« Quand j’aime une fois, j’aime pour toujours », chante Richard Desjardins. Les mots de ce refrain me semblaient à la fois un peu surannés et clichés lorsque je les entendis les premières fois. Après, on réfléchit. Au sens des mots, à leur portée, à leur poésie. On les sort de leur contexte, les ramène plus près de nous, plus près de notre imaginaire propre, de notre intimité, de notre amour. Et on les comprend mieux.

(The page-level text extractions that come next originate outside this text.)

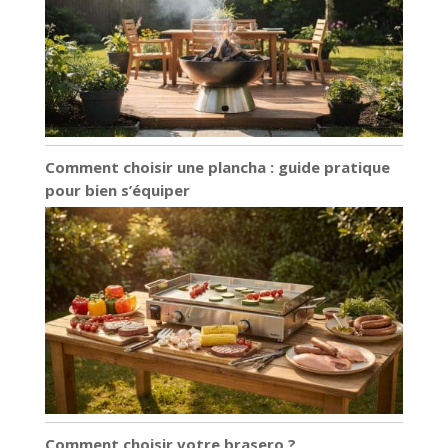
Comment choisir une plancha : guide pratique
pour bien s’équiper
Comment choisir votre brasero ?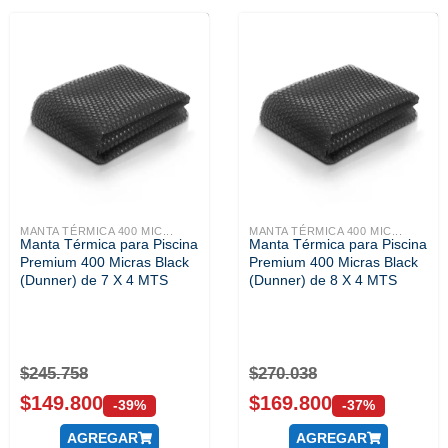
MANTA TÉRMICA 400 MIC...
MANTA TÉRMICA 400 MIC...
Manta Térmica para Piscina
Manta Térmica para Piscina
Premium 400 Micras Black
Premium 400 Micras Black
(Dunner) de 7 X 4 MTS
(Dunner) de 8 X 4 MTS
$
245.758
$
270.038
$
149.800
$
169.800
-39%
-37%
AGREGAR
AGREGAR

L’autre jour, je suis allée visiter ma vieille mère au CSHLD où elle habite. Nous nous sommes installées sur la grande terrasse pour profiter des dernières belles chaleurs de l’été.
Nous avons vite été rejointes par un monsieur (Maurice, 82 ans) venu, comme à chaque jour, voir sa femme (Marielle, 79 ans) qui souffre de la maladie d’Alzheimer. Ils fêtaient ce jour-là leur 60e anniversaire de mariage. Le monsieur était en verve et m’a raconté sa — leur — vie tout l’après-midi. Ma Carmen somnolait plus ou moins dans son fauteuil roulant et la madame arpentait le balcon de long en large. Il faisait chaud, il y avait un petit vent très doux. J’écoutais cet homme seul me parler de la femme qu’il aime et qu’elle ne reconnaît plus et j’éprouvais pour lui une sympathie affectueuse, car c’est ce qu’il dégageait : beaucoup d’amour… et de tristesse.
L’autre jour, j’ai reçu mon ami Benoit, alias Jonasz, à souper. Nous ne nous étions pas vus depuis plus de deux ans. On a ri, on s’est serrés dans nos bras, on a parlé, argumenté, philosophé. On a mangé de la bonne morue, bu du bon vin, grignoté un vieux cheddar, croqué quelques morceaux de chocolat noir en dessert. Puis il est reparti chez lui, retrouver la femme qu’il aime, avec qui il vit, avec qui il voyage, avec qui il roule à bicyclette, avec qui il parle de tout et de rien…
Ça faisait deux ans que nous ne nous étions pas vus. Ça faisait cinq minutes. Ça faisait une éternité.
Il aura 80 ans en 2015. Ce bel amour de mes 20 ans.